DUBLIN (Reuters Life!) - More than 300 lots of letters and reports dating from Ireland’s Great Famine years will go under the hammer this week in the first auction of its kind, which has aroused much interest particularly from the United States.
One million people died and more than one million left Ireland in the 1840s when potato blight caused widespread famine. Those who left emigrated mainly to North America and Ireland’s population dropped by about a quarter.
Tuesday’s auction in Dublin will include letters from landlords’ agents concerning rent collection as well as priests asking for charity for those who could not write themselves and from tenants asking for relief and mercy.
“There has never been an auction like this before,” said Stuart Cole, director of Adam’s auctioneers, which is handling the sale. “Famine letters are relatively rare.”
The sale of the collection, which also includes sculptures depicting the famine years, is seen generating between 300,000 and 400,000 euros ($369,700-$493,000). Cole said there had been a lot of enquiries, especially from the United States.
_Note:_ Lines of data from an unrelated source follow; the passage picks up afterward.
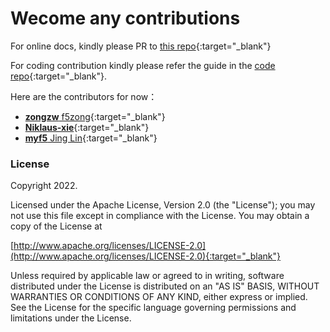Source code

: # Wecome any contributions

For online docs, kindly please PR to [this repo](https://github.com/f5se/bigip-gatewayapi-docs){:target="_blank"}

For coding contribution kindly please refer the guide in the [code repo](https://github.com/f5devcentral/bigip-kubernetes-gateway){:target="_blank"}.



Here are the contributors for now：

- [**zongzw** f5zong](https://github.com/zongzw){:target="_blank"}
- [**Niklaus-xie**](https://github.com/Niklaus-xie){:target="_blank"}
- [**myf5** Jing Lin](https://github.com/myf5){:target="_blank"}

### License

Copyright 2022.

Licensed under the Apache License, Version 2.0 (the "License");
you may not use this file except in compliance with the License.
You may obtain a copy of the License at

[http://www.apache.org/licenses/LICENSE-2.0](http://www.apache.org/licenses/LICENSE-2.0){:target="_blank"}

Unless required by applicable law or agreed to in writing, software
distributed under the License is distributed on an "AS IS" BASIS,
WITHOUT WARRANTIES OR CONDITIONS OF ANY KIND, either express or implied.
See the License for the specific language governing permissions and
limitations under the License.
The letters come from the recently discovered archives of a firm of Dublin solicitors, Stewart & Kincaid, who acted as landlords’ agents during the period. They also give an account of the situation on the ground.
One letter, dated 1845 from county Offaly, recounts how damaged potato fields were.
“I don’t think there is a field of potatoes in this country ... (that isn‘t) damaged more or less, and the people appears to be greatly alarmed on that account,” it says.
Another letter from Limerick in 1845 warns that “famine stares us in every quarter.”
Ireland held a ceremony Sunday to commemorate those who died during the famine years.